Trumpeter Tito Carillo's second bite of the apple on Origin was more than a decade in the making, following up his outstanding first release, Opening Statement
(Origin, 2011). With Urbanessence
(Origin, 2022), the Chicago-based artist is truly up to the task, producing a work which is an homage to everyday life in the city. The narrative makes the point that cities are home to creators, visionaries and an army of people who are motivated by the hope they provide. Cities are places where people interact with others who look and speak differently, whose vision of the world comes from a different place. That perfectly sums up the relationship between Latin music and the outgrowths of jazz born from the Bebop tradition, moving forward into the broad stretches of post-bop jazz. For Carillo, this collection of original compositions reflects his Latin and BAM roots, and their common ancestral roots in Africa.

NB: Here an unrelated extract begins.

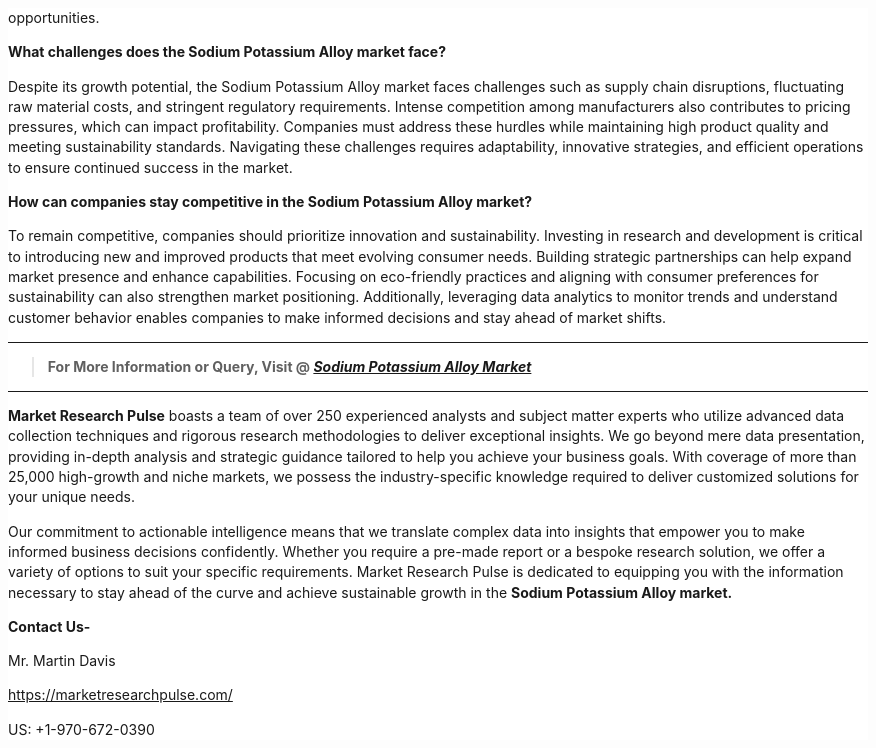 opportunities.</p><p><strong>What challenges does the Sodium Potassium Alloy market face?</strong></p><p>Despite its growth potential, the Sodium Potassium Alloy market faces challenges such as supply chain disruptions, fluctuating raw material costs, and stringent regulatory requirements. Intense competition among manufacturers also contributes to pricing pressures, which can impact profitability. Companies must address these hurdles while maintaining high product quality and meeting sustainability standards. Navigating these challenges requires adaptability, innovative strategies, and efficient operations to ensure continued success in the market.</p><p><strong>How can companies stay competitive in the Sodium Potassium Alloy market?</strong></p><p>To remain competitive, companies should prioritize innovation and sustainability. Investing in research and development is critical to introducing new and improved products that meet evolving consumer needs. Building strategic partnerships can help expand market presence and enhance capabilities. Focusing on eco-friendly practices and aligning with consumer preferences for sustainability can also strengthen market positioning. Additionally, leveraging data analytics to monitor trends and understand customer behavior enables companies to make informed decisions and stay ahead of market shifts.</p><hr /><blockquote><p><strong>For More Information or Query, Visit @&nbsp;<em><a href="https://marketresearchpulse.com/report/91228/sodium-potassium-alloy-market?utm_source=Linkedin&utm_medium=091">Sodium Potassium Alloy Market</a></em></strong></p></blockquote><hr /><p><strong>Market Research Pulse</strong> boasts a team of over 250 experienced analysts and subject matter experts who utilize advanced data collection techniques and rigorous research methodologies to deliver exceptional insights. We go beyond mere data presentation, providing in-depth analysis and strategic guidance tailored to help you achieve your business goals. With coverage of more than 25,000 high-growth and niche markets, we possess the industry-specific knowledge required to deliver customized solutions for your unique needs.</p><p>Our commitment to actionable intelligence means that we translate complex data into insights that empower you to make informed business decisions confidently. Whether you require a pre-made report or a bespoke research solution, we offer a variety of options to suit your specific requirements. Market Research Pulse is dedicated to equipping you with the information necessary to stay ahead of the curve and achieve sustainable growth in the <strong>Sodium Potassium Alloy market.</strong></p><p><strong>Contact Us-</strong></p><p>Mr. Martin Davis</p><p>https://marketresearchpulse.com/</p><p>US: +1-970-672-0390</p>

The opener, "Momentum," is a case in point. The clave-based piece is in 11/4 time over the top of a son montuno rhythm. The title track is a high energy composition which features the entire band, driven by an ostinato bass line from bassist Clark Sommers which invites adventurous interaction among the main protagonists—trumpeter Carillo, tour-de-force tenor saxophonist Troy Roberts and pianist Ben Lewis. Drummer Jay Sawyer works in perfect sync with conguero Victor Gonzalez, creating with Sommers a soul-tinged, deep city vibe which draws the listener in for keeps. Carillo's artistry is on full display, drawing from many influences into one cohesive medium of expression, very much in the wake of trumpet greats such as Freddie Hubbard and Woody Shaw. Comps aside, he plays what seems natural to him as a purveyor of Black Music of the Americas, channeled into its most fully realized form in jazz.
The jazz community in Chicago or, for that matter, throughout urban America and the world, is not so large. Each individual community has its own character, its own vibe, based on the cultural makeup of the city of origin. The musical interaction between this collection of individual scenes creates a common fabric which unites them in a very real and personal way. The result is interactions based on the pursuit of beauty within the framework of this sacred pursuit. In the end, it is a path to love. The music of Tito Carillo could be described in the same way. We are here together, we must unite in joy and music.
Each member of the band seems to find their way through this session with their own voice stamped prominently on the proceedings, for instance bassist Sommers' vicious bottom end on "Crazy, Stupid Fine, or Robert's incendiary playing throughout the first ten tracks. There are fire and grace, rapid-fire assaults and long-toned refinement.
Of course, one has to drift to an album's one or two ballads on a given recording, to truly have a handle on the degree of artistry contained within. Carillo's "Sublime" is that piece on this record. A melancholy tribute to Roy Hargrove expresses an emotional homage to a trumpeter Carillo never met, yet was touched deeply by his playing, music and leadership in the international jazz community. Performing on flugelhorn, Carillo's playing cuts deep, evoking images of the gone-too-soon Hargrove and the profound music he gifted Carillo and the entire musical universe.
is an exercise in community and the fellowship it provides. It illuminates the beauty and possibilities of a world united in hope. Its narrative is like a strong wind blowing away the residue of the daily grind, revealing the brilliance of our community united in music.